On Tue, Jun 10, 2014 at 8:58 AM, Vladimir Batov
IMHO this could have something to do with paging or the caching of the strings. You should test the two cases by two separate programs and try to run them both in the raw then cnv and cnv then raw orders. Or you could at least try to run
for (int k = 0; k < 3; ++k) printf("str-to-int spirit: raw1/raw2=%.2f/%.2f seconds.\n", performance_string_to_int_spirit(strings), performance_string_to_int_spirit(strings));
to try it out.
Matus,
Geez, I would never figure that out by myself. Thanks. So, the first call would pull the strings into the fast cache so that the second call would not have to, right? Now I changed the test as
int const num_tries = 20; double raw_time = 0; double cnv_time = 0;
Vladimir, if this is indeed caused by caching and you want to run both tests in a single program, then you should do a "dry run" that will cause the strings to be cached before you do the actual timing. Also I'd increase the number of tries at least to 200.

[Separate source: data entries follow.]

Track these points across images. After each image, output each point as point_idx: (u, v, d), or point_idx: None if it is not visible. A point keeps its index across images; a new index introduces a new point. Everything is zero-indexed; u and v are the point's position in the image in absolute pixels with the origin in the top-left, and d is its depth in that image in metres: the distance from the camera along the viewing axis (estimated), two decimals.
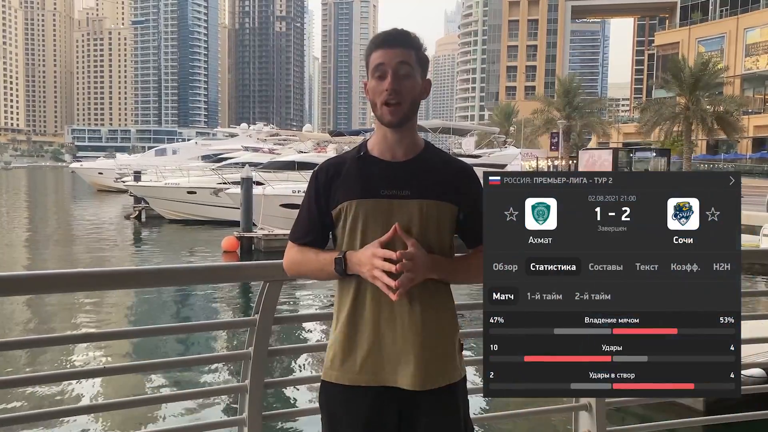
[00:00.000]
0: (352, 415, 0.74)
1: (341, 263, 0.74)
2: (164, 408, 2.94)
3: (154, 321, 5.22)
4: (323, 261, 0.76)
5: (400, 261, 0.70)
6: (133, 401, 1.23)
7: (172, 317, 5.48)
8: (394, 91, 0.73)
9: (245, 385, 0.97)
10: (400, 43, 0.75)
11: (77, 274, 0.95)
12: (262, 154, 16.50)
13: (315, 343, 3.47)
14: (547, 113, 24.21)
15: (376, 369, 0.74)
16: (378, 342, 0.74)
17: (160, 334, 3.29)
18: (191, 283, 4.46)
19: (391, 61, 0.74)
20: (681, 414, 2.27)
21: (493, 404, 2.44)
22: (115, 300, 5.86)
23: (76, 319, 5.24)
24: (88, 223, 13.27)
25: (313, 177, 0.79)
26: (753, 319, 1.26)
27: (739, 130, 18.75)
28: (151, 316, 5.45)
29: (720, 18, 25.87)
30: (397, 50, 0.74)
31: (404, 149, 0.77)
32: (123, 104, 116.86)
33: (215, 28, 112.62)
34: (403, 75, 0.74)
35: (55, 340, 1.49)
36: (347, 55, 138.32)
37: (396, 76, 0.73)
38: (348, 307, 0.76)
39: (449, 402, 0.75)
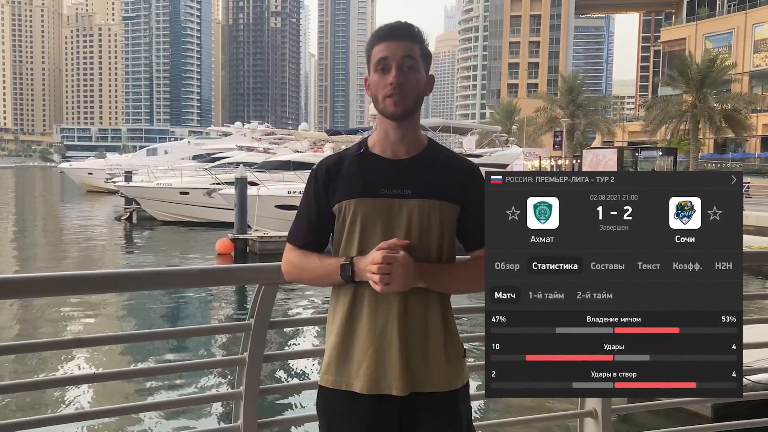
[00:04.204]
0: (353, 422, 0.73)
1: (348, 270, 0.71)
2: (157, 416, 2.89)
3: (146, 326, 5.15)
4: (328, 267, 0.73)
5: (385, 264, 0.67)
6: (124, 408, 1.20)
7: (164, 322, 5.39)
8: (398, 85, 0.71)
9: (240, 392, 0.95)
10: (404, 36, 0.72)
11: (66, 277, 0.91)
12: (256, 154, 16.35)
13: (311, 347, 3.41)
14: (550, 111, 23.20)
15: (374, 375, 0.72)
16: (374, 347, 0.72)
17: (152, 339, 3.23)
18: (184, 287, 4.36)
19: (395, 55, 0.71)
20: (688, 421, 2.23)
21: (497, 411, 2.44)
22: (106, 304, 5.75)
23: (64, 323, 5.15)
24: (77, 225, 13.04)
25: (311, 176, 0.76)
26: (762, 323, 1.24)
27: (747, 128, 18.09)
28: (143, 321, 5.36)
29: (728, 13, 24.84)
30: (401, 43, 0.72)
31: (406, 147, 0.75)
32: (113, 102, 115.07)
33: (208, 24, 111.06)
34: (407, 69, 0.72)
35: (43, 345, 1.44)
36: (344, 51, 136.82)
37: (400, 69, 0.71)
38: (345, 311, 0.74)
39: (451, 409, 0.74)
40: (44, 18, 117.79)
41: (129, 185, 13.45)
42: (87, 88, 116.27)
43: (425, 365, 0.72)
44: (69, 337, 2.06)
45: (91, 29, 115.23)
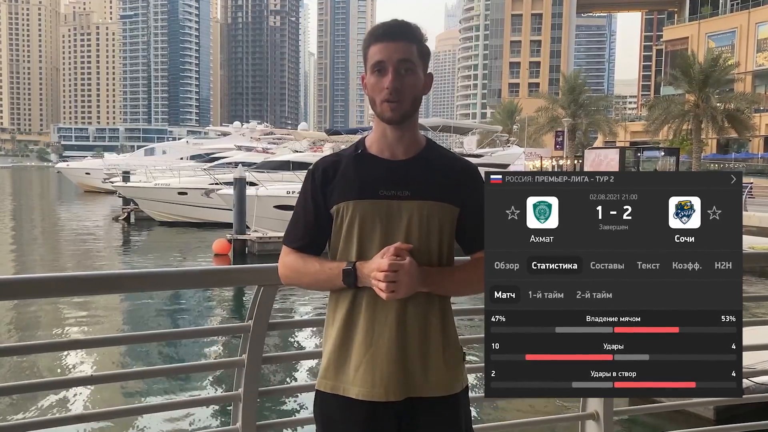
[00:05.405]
0: (350, 428, 0.72)
1: (351, 275, 0.69)
2: (154, 418, 2.86)
3: (144, 327, 5.12)
4: (329, 272, 0.71)
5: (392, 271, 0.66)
6: (122, 411, 1.19)
7: (162, 323, 5.34)
8: (395, 89, 0.70)
9: (239, 394, 0.94)
10: (401, 37, 0.71)
11: (63, 278, 0.91)
12: (255, 154, 16.31)
13: (311, 349, 3.42)
14: (551, 111, 22.79)
15: (370, 381, 0.71)
16: (372, 353, 0.71)
17: (149, 341, 3.21)
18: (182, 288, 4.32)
19: (392, 57, 0.70)
20: (690, 423, 2.19)
21: (497, 414, 2.42)
22: (103, 305, 5.71)
23: (61, 325, 5.10)
24: (74, 226, 12.98)
25: (308, 176, 0.75)
26: (766, 324, 1.23)
27: (750, 128, 17.85)
28: (141, 322, 5.33)
29: (731, 12, 24.44)
30: (398, 44, 0.70)
31: (404, 147, 0.74)
32: (111, 102, 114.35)
33: (207, 22, 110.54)
34: (404, 72, 0.70)
35: (40, 347, 1.44)
36: (344, 50, 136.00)
37: (397, 73, 0.70)
38: (343, 315, 0.73)
39: (450, 413, 0.73)
40: (41, 16, 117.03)
41: (127, 185, 13.38)
42: (84, 87, 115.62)
43: (424, 370, 0.72)
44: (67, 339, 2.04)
45: (89, 28, 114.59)
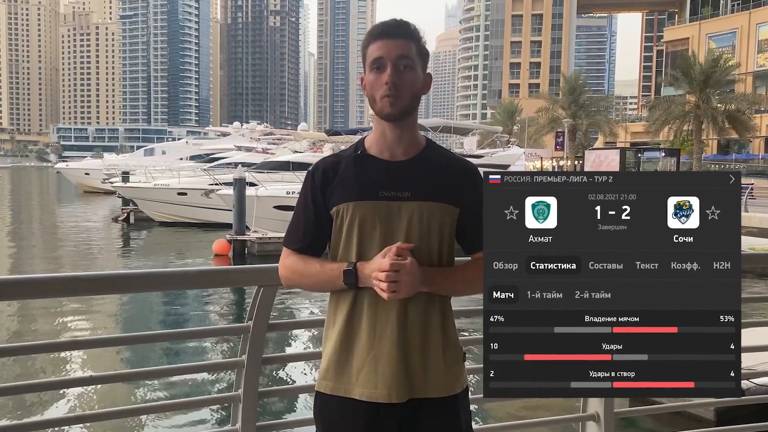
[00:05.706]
0: (351, 429, 0.72)
1: (352, 276, 0.69)
2: (155, 418, 2.87)
3: (144, 327, 5.13)
4: (330, 273, 0.71)
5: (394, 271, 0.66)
6: (121, 411, 1.19)
7: (161, 324, 5.35)
8: (393, 84, 0.70)
9: (238, 395, 0.94)
10: (399, 35, 0.71)
11: (64, 278, 0.91)
12: (255, 154, 16.31)
13: (311, 350, 3.41)
14: (551, 112, 22.74)
15: (372, 382, 0.71)
16: (374, 354, 0.71)
17: (149, 341, 3.20)
18: (182, 288, 4.37)
19: (391, 54, 0.70)
20: (691, 425, 2.20)
21: (497, 416, 2.41)
22: (103, 306, 5.70)
23: (61, 325, 5.10)
24: (74, 226, 12.96)
25: (308, 177, 0.75)
26: (766, 325, 1.23)
27: (751, 129, 17.89)
28: (140, 323, 5.34)
29: (731, 13, 24.47)
30: (397, 42, 0.71)
31: (404, 147, 0.74)
32: (110, 102, 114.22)
33: (207, 22, 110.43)
34: (403, 68, 0.71)
35: (40, 347, 1.44)
36: (344, 51, 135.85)
37: (396, 68, 0.70)
38: (344, 316, 0.73)
39: (450, 414, 0.73)
40: (41, 16, 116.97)
41: (126, 186, 13.37)
42: (84, 87, 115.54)
43: (424, 371, 0.72)
44: (67, 339, 2.04)
45: (89, 28, 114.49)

for (int k = 0; k < num_tries; ++k) raw_time += performance_string_to_int_spirit(strings);
for (int k = 0; k < num_tries; ++k) cnv_time += performance::str_to_int(strings, boost::cnv::spirit());
printf("str-to-int spirit: raw/cnv=%.2f/%.2f seconds.\n", raw_time / num_tries, cnv_time / num_tries);
Does it look fair to you? It surely gives more realistic results with bosst::convert() adding 0.7% overhead:
32:~/dev/boost.convert.>> ~/dev/bin/test-convert str-to-int spirit: raw/cnv=1.41/1.42 seconds.